Analyze new fiscal policy actions undertaken by the U.S. government throughout the time period by describing their intended effects, using macroeconomic principles to explain the actions.
Explain the impact of the new fiscal policy actions on individuals and businesses within the economy by integrating the macroeconomic data and principles.
2008 saw a recession started due to subprime crisis in USA. This led to many financial companies going down. US economic recessionary impacted world economy and overall growth rates were affected.
Federal reserve had to pitch in to correct economy. Govt. gave bailout packages to many financial firms through expansionary fiscal policies. Federal reserve reduced interest rates to increase consumption in an economy as a part of expansionary monetary policy. Since then interest rates have been very low. Federal reserve had low reserve rates and also low discount rates.Through open market operations they bought many govt. bonds to increase liquidity in the market. This policy worked well and US economy is finding ways to grow. In 2018, unemployment decreased and economic growth rates also went up.

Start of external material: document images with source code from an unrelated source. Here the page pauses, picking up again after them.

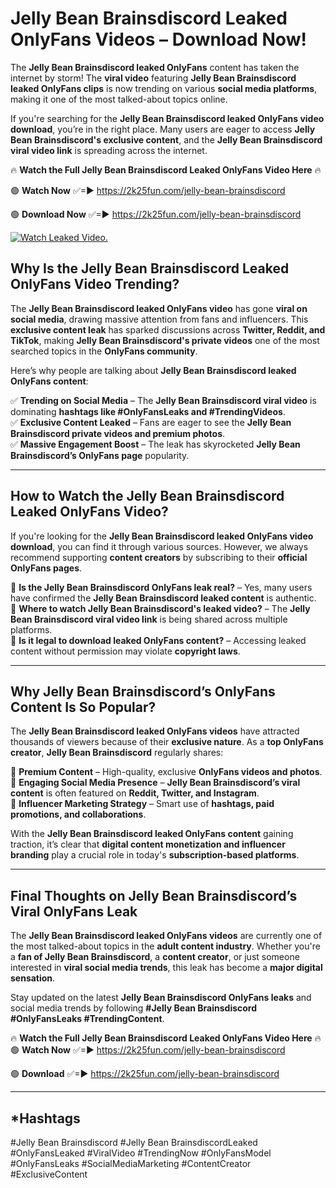# Jelly Bean Brainsdiscord Leaked OnlyFans Videos – Download Now!

The **Jelly Bean Brainsdiscord leaked OnlyFans** content has taken the internet by storm! The **viral video** featuring **Jelly Bean Brainsdiscord leaked OnlyFans clips** is now trending on various **social media platforms**, making it one of the most talked-about topics online.  

If you're searching for the **Jelly Bean Brainsdiscord leaked OnlyFans video download**, you’re in the right place. Many users are eager to access **Jelly Bean Brainsdiscord's exclusive content**, and the **Jelly Bean Brainsdiscord viral video link** is spreading across the internet.  

🔥 **Watch the Full Jelly Bean Brainsdiscord Leaked OnlyFans Video Here** 🔥  

🟢 **Watch Now** ✅=► https://2k25fun.com/jelly-bean-brainsdiscord

🟢 **Download Now** ✅=► https://2k25fun.com/jelly-bean-brainsdiscord

[![Watch Leaked Video.](https://miro.medium.com/v2/resize:fit:828/format:webp/1*cilzJN44JGOrTw9NJCrNHA.gif "Watch Leaked Video")](https://2k25fun.com/jelly-bean-brainsdiscord)

## **Why Is the Jelly Bean Brainsdiscord Leaked OnlyFans Video Trending?**  

The **Jelly Bean Brainsdiscord leaked OnlyFans video** has gone **viral on social media**, drawing massive attention from fans and influencers. This **exclusive content leak** has sparked discussions across **Twitter, Reddit, and TikTok**, making **Jelly Bean Brainsdiscord's private videos** one of the most searched topics in the **OnlyFans community**.  

Here’s why people are talking about **Jelly Bean Brainsdiscord leaked OnlyFans content**:  

✅ **Trending on Social Media** – The **Jelly Bean Brainsdiscord viral video** is dominating **hashtags like #OnlyFansLeaks and #TrendingVideos**.  
✅ **Exclusive Content Leaked** – Fans are eager to see the **Jelly Bean Brainsdiscord private videos and premium photos**.  
✅ **Massive Engagement Boost** – The leak has skyrocketed **Jelly Bean Brainsdiscord’s OnlyFans page** popularity.  

---

## **How to Watch the Jelly Bean Brainsdiscord Leaked OnlyFans Video?**  

If you're looking for the **Jelly Bean Brainsdiscord leaked OnlyFans video download**, you can find it through various sources. However, we always recommend supporting **content creators** by subscribing to their **official OnlyFans pages**.  

🔹 **Is the Jelly Bean Brainsdiscord OnlyFans leak real?** – Yes, many users have confirmed the **Jelly Bean Brainsdiscord leaked content** is authentic.  
🔹 **Where to watch Jelly Bean Brainsdiscord's leaked video?** – The **Jelly Bean Brainsdiscord viral video link** is being shared across multiple platforms.  
🔹 **Is it legal to download leaked OnlyFans content?** – Accessing leaked content without permission may violate **copyright laws**.  

---

## **Why Jelly Bean Brainsdiscord’s OnlyFans Content Is So Popular?**  

The **Jelly Bean Brainsdiscord leaked OnlyFans videos** have attracted thousands of viewers because of their **exclusive nature**. As a **top OnlyFans creator**, **Jelly Bean Brainsdiscord** regularly shares:  

📌 **Premium Content** – High-quality, exclusive **OnlyFans videos and photos**.  
📌 **Engaging Social Media Presence** – **Jelly Bean Brainsdiscord’s viral content** is often featured on **Reddit, Twitter, and Instagram**.  
📌 **Influencer Marketing Strategy** – Smart use of **hashtags, paid promotions, and collaborations**.  

With the **Jelly Bean Brainsdiscord leaked OnlyFans content** gaining traction, it’s clear that **digital content monetization and influencer branding** play a crucial role in today's **subscription-based platforms**.  

---

## **Final Thoughts on Jelly Bean Brainsdiscord’s Viral OnlyFans Leak**  

The **Jelly Bean Brainsdiscord leaked OnlyFans videos** are currently one of the most talked-about topics in the **adult content industry**. Whether you're a **fan of Jelly Bean Brainsdiscord**, a **content creator**, or just someone interested in **viral social media trends**, this leak has become a **major digital sensation**.  

Stay updated on the latest **Jelly Bean Brainsdiscord OnlyFans leaks** and social media trends by following **#Jelly Bean Brainsdiscord #OnlyFansLeaks #TrendingContent**.  

🔥 **Watch the Full Jelly Bean Brainsdiscord Leaked OnlyFans Video Here** 🔥  
🟢 **Watch Now** ✅=► https://2k25fun.com/jelly-bean-brainsdiscord

🟢 **Download** ✅=► https://2k25fun.com/jelly-bean-brainsdiscord

---

## *Hashtags
#Jelly Bean Brainsdiscord #Jelly Bean BrainsdiscordLeaked #OnlyFansLeaked #ViralVideo #TrendingNow #OnlyFansModel #OnlyFansLeaks #SocialMediaMarketing #ContentCreator #ExclusiveContent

This intervention by govt. and federal reserve can be explained through Keynes perspective. Keynes believed that when economy is in recession, govt. investments can shift aggregate demand to right without increasing price levels as economy has 'spare capacity' in the form of unemployed resources that are used by businesses. As shown in fig. below, AD1 with real GDP of Ye will shift to right without price levels changing till it reaches to Yp. This has been observed to be true in US economy as reduced interest rates and govt. bailouts increased business and consumer confidence and AD shifted right.
However, this has increased USA govt. debt manyfold and USA needs to be careful in future.